Task to carry out ->
Count the lines in the records below that contain the word "green", and reply with that number alone.

..........

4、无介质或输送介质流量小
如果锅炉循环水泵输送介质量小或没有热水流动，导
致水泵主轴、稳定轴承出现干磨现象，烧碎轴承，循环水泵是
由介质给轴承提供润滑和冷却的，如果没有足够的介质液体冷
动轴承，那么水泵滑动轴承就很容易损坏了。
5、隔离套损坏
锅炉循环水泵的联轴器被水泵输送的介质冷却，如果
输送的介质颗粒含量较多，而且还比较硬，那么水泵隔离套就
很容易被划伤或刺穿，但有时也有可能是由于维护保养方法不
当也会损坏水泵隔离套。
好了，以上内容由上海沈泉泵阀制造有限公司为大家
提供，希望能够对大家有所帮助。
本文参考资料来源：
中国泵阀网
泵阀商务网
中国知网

..........

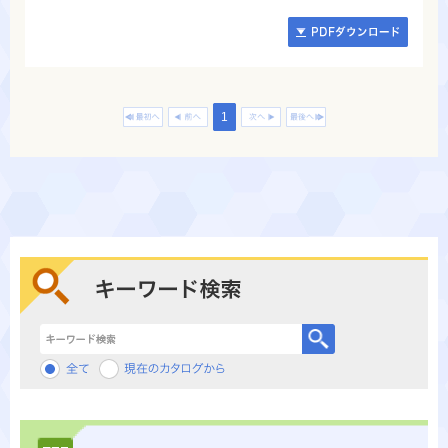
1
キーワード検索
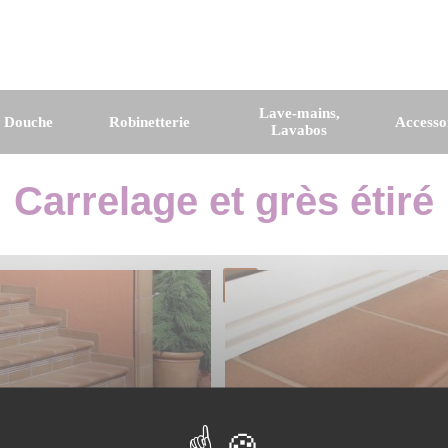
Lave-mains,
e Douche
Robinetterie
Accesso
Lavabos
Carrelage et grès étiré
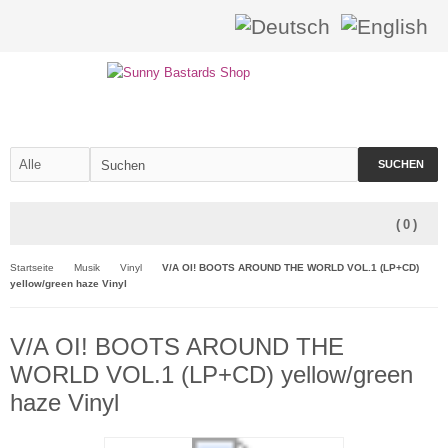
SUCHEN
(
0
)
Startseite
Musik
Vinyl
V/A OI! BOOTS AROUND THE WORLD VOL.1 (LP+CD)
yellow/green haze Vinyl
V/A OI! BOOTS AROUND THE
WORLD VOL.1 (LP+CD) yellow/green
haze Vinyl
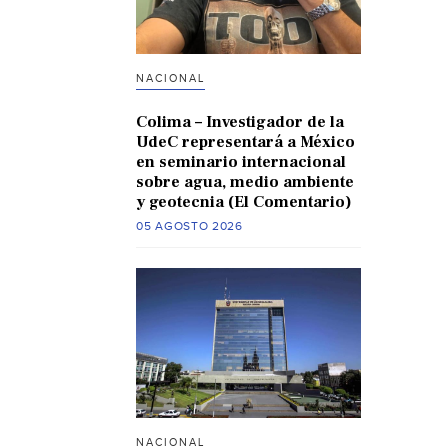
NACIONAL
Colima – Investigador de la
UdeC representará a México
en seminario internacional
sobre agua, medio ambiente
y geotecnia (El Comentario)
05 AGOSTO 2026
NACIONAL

..........

Finished task ->
2